WHEN your luck’s in, your luck’s in, and the wheel of fortune is currently pointing to ‘Jackpot’ almost every time Frankie Dettori has a spin.
This was highlighted by his final ride on the Deauvile card, Joplin, for the the little-known German handler Dieter Fechner, somehow winning the €48,000 Listed Qatar Prix de la Calonne despite his rider committing a foul.
Joplin was switched left two furlongs out, impeding Cherry Lady, and Dettori pretty much admitted culpability by stopping riding for a while and glancing nervously across at his victim.
Joplin then quickened up most determinedly to catch Silvery Mist close home and score by half a length.
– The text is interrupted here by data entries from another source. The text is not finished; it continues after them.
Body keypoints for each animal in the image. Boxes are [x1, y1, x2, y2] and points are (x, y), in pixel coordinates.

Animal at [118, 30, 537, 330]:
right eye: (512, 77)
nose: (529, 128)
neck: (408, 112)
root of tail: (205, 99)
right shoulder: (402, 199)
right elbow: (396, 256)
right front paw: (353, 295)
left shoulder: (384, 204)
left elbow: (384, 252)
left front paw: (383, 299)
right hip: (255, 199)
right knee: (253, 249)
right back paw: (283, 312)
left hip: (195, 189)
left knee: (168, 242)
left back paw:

Cherry Lady finished quite well too, to miss out on third place by a length, and by the old French rules the winner would surely have been disqualified.
But the stewards decided that Cherry Lady would not have beaten Joplin even with a clear run so, under the recently tweaked regulations, the result was not changed and Dettori escaped punishment.
This meant that, in the preceding eight-day period, he had won on nine of his 14 rides, including three Group 1s and three more stakes races – and in that time he had even managed to sneak in a 48-hour break back in his native Italy to watch the Palio in Siena!
Tate two from two
Newmarket trainer James Tate is enjoying a fine season, hence his exceptional 25% strike rate with his domestic runners, and he made it two out of two in France in 2019 when Far Above edged home by a short-neck and a short-head under P.J. McDonald in the €55,000 Listed Qatar Prix Kistena over six furlongs.
Despite the narrow margin, the Farhh colt deserves plenty of credit for getting the job done given that he pulled hard for much of the first half of the race.
“Far Above has always shown plenty at home but he’s still a bit immature,” Tate reported. “I think he’s on the road to becoming a very good sprinter but I’m not sure if that’ll be this season or next.He’s getting quicker and quicker so I think we’ll drop him back to five furlongs and look for a group race now.”
POLYDREAM burst into the big league when displaying a withering turn of foot to land the Group 1 Prix Maurice de Gheest at Deauville last August and further showpiece victories seemed sure to go her way.
But the Freddy Head-trained daughter of Oasis Dream has suffered numerous misfortunes since then, including horrendous traffic problems during the Prix de la Foret and a fruitless trip to America when the Breeders’ Cup officials decided that she was lame and banned her from running.
So last Thursday evening’s win in the Group 3 €80,000 Prix de la Porte Maillot over ParisLongchamp’s seven furlongs was her first after three straight defeats.
The defence of her Maurice de Gheest crown is up next and she should go well, though she does look a little one-dimensional in needing to be ridden from miles off the pace and delivered very late.